(INSTRUCCIONES)
a - Transcribe el pasaje del texto sobre los médicos de los gobernantes, comenzando en "Esos médicos debían" y terminando en "bien distinta. (...)".
b - Según el texto sobre los médicos de los gobernantes, ¿qué dolencia sufrió Luis XIV y en qué año?
c - Prosigue el texto sobre los médicos de los gobernantes a partir de su última oración.

(FRAGMENTO DEL TEXTO)
La misión de esos médicos: permitir que el hombre de Estado al que atendían pudiera ejercer el poder durante el mayor tiempo posible. Y antes de hacer pública cualquier información sobre su salud, debían ser analizadas todas las consecuencias posibles. Muchas veces se endulzaban o se ocultaban ciertas aflicciones, y revelar cualquier deterioro mental o enfermedad grave resultaba impensable.

Esos médicos debían mantener a toda costa en funciones a sus pacientes, y a veces se veían arrinconados entre esa exigencia, los fundamentos de su profesión y sus propias convicciones personales. El conflicto entre el deber y el interés se hace evidente. Mientras se supone que el médico debe mantener su independencia y objetividad en el ejercicio de su profesión, en el teatro del poder la realidad es bien distinta. (...)

 A lo largo de la Historia, numerosos cambios de régimen estuvieron ligados a la salud de su gobernante. Cabe mencionar, por ejemplo, la fístula anal de Luis XIV en 1696. Se vivía al ritmo de la enfermedad del rey, y puede decirse que su política se divide entre un antes y un después de ese hecho.

(SECCIÓN DE DATOS)
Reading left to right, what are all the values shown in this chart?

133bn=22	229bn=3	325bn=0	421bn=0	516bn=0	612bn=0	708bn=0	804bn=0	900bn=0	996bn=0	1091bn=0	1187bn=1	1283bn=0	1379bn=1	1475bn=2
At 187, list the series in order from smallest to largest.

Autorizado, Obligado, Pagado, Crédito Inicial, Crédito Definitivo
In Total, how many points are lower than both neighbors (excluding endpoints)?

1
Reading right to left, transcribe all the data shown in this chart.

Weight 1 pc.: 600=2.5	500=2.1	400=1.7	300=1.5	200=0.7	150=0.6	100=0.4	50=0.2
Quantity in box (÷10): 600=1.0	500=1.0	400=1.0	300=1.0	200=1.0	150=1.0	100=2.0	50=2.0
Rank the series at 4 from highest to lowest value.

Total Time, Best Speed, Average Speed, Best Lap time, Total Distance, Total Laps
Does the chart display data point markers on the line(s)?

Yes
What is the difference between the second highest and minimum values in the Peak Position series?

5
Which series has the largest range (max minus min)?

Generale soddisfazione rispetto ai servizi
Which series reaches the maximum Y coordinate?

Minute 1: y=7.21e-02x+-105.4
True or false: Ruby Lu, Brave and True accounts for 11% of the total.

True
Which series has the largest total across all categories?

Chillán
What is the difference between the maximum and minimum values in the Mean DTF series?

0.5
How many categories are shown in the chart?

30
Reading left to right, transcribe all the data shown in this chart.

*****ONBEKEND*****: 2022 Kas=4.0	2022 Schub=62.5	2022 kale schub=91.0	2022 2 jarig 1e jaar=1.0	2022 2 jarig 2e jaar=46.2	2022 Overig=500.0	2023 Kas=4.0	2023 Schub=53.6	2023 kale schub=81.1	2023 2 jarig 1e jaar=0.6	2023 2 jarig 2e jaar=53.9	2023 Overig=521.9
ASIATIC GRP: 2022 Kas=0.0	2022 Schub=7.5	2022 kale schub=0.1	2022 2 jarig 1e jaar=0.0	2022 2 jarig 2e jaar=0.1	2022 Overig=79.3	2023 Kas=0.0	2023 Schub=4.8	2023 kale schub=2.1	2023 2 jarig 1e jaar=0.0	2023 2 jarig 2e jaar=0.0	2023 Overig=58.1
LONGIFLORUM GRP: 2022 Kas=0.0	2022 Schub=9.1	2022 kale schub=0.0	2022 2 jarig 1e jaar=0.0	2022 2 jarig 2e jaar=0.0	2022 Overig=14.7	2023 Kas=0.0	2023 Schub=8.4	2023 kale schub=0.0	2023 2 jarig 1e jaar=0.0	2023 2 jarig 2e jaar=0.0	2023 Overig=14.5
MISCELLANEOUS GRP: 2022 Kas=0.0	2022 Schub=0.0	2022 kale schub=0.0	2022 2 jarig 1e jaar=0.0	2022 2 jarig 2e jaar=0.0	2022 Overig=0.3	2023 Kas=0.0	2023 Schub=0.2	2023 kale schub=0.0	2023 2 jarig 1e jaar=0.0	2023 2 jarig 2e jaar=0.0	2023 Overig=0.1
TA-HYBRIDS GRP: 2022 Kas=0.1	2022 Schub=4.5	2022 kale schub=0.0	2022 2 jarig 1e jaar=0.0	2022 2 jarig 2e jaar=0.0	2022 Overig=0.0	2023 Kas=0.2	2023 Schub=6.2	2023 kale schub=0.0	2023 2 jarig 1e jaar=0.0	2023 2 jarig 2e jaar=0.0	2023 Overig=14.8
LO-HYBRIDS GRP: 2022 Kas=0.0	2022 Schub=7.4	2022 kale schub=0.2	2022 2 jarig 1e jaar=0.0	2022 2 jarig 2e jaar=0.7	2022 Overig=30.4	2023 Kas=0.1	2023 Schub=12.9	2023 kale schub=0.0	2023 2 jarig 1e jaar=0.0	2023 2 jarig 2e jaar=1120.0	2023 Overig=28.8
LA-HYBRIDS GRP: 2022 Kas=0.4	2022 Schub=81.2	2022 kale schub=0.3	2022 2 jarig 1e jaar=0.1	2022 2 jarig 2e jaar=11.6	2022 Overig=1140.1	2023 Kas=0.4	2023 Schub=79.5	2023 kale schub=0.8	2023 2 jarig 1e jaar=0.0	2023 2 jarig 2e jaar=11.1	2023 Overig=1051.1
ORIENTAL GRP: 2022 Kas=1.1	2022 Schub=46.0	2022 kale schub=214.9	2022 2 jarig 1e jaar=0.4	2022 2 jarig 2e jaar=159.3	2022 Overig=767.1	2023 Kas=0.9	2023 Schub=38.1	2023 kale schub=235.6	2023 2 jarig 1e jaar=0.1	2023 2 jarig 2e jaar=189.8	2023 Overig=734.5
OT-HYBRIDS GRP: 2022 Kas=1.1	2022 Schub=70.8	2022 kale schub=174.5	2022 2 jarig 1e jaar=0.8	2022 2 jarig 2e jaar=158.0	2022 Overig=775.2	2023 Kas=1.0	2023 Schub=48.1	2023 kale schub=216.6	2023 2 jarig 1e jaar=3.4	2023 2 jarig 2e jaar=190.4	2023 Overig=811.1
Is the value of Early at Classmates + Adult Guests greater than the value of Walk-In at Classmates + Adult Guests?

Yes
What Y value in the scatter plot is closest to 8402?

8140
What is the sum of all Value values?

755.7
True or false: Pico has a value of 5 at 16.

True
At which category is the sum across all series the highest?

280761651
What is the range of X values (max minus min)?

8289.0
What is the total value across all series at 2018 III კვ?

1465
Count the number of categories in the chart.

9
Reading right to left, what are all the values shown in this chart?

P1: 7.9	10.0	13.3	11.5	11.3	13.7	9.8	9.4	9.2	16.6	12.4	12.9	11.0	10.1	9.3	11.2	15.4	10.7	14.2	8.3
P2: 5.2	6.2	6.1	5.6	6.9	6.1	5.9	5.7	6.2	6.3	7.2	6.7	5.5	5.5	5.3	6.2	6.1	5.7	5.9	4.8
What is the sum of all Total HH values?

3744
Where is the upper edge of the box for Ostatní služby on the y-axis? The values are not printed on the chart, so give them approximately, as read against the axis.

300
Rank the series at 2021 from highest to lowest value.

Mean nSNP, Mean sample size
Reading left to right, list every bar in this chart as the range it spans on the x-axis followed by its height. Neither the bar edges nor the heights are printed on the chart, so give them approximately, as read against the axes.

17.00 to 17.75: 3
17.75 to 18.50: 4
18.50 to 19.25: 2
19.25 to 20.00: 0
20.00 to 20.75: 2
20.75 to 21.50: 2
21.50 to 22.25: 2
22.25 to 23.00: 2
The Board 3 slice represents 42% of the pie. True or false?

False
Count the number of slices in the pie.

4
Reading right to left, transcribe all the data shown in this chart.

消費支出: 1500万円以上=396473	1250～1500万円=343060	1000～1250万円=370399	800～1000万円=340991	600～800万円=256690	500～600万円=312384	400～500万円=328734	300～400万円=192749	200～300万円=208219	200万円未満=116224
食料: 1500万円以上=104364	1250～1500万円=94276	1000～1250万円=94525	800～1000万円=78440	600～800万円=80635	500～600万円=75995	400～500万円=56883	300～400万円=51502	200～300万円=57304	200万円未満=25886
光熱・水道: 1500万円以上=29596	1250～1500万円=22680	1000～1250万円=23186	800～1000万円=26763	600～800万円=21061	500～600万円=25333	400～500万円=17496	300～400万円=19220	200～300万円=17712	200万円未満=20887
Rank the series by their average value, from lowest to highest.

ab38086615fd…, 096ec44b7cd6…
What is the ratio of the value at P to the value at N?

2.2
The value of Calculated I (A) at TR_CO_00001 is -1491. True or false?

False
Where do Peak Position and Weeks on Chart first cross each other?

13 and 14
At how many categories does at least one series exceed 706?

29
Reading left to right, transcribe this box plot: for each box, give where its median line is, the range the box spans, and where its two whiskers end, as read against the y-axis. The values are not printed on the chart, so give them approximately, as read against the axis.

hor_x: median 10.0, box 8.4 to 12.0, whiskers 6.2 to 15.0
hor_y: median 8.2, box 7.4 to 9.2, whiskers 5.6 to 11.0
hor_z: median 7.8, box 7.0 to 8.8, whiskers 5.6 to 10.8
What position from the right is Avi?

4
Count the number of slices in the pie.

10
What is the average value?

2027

(RESPUESTAS)
a -
Esos médicos debían mantener a toda costa en funciones a sus pacientes, y a veces se veían arrinconados entre esa exigencia, los fundamentos de su profesión y sus propias convicciones personales. El conflicto entre el deber y el interés se hace evidente. Mientras se supone que el médico debe mantener su independencia y objetividad en el ejercicio de su profesión, en el teatro del poder la realidad es bien distinta. (...)

b - Una fístula anal, en 1696.

c -
Otro ejemplo más reciente fue la Conferencia de Yalta. Mientras que hasta la caída del Muro de Berlín el orden mundial dependerá parcialmente de lo decidido en Yalta, lo cierto es que esa cumbre estuvo marcada por la decadencia física de cada uno de sus participantes. Roosevelt, que reinaba sobre el mundo, estaba física e intelectualmente muy disminuido: era una sombra.

Pero con la complicidad de sus médicos, que habían hecho la vista gorda a su estado de salud, pocos meses antes había logrado obtener su cuarto mandato presidencial. Rondaba el fantasma de la enfermedad. Pero para hacer frente a un Stalin ávido de territorios, hacía falta un presidente norteamericano en pleno uso de sus facultades físicas y mentales.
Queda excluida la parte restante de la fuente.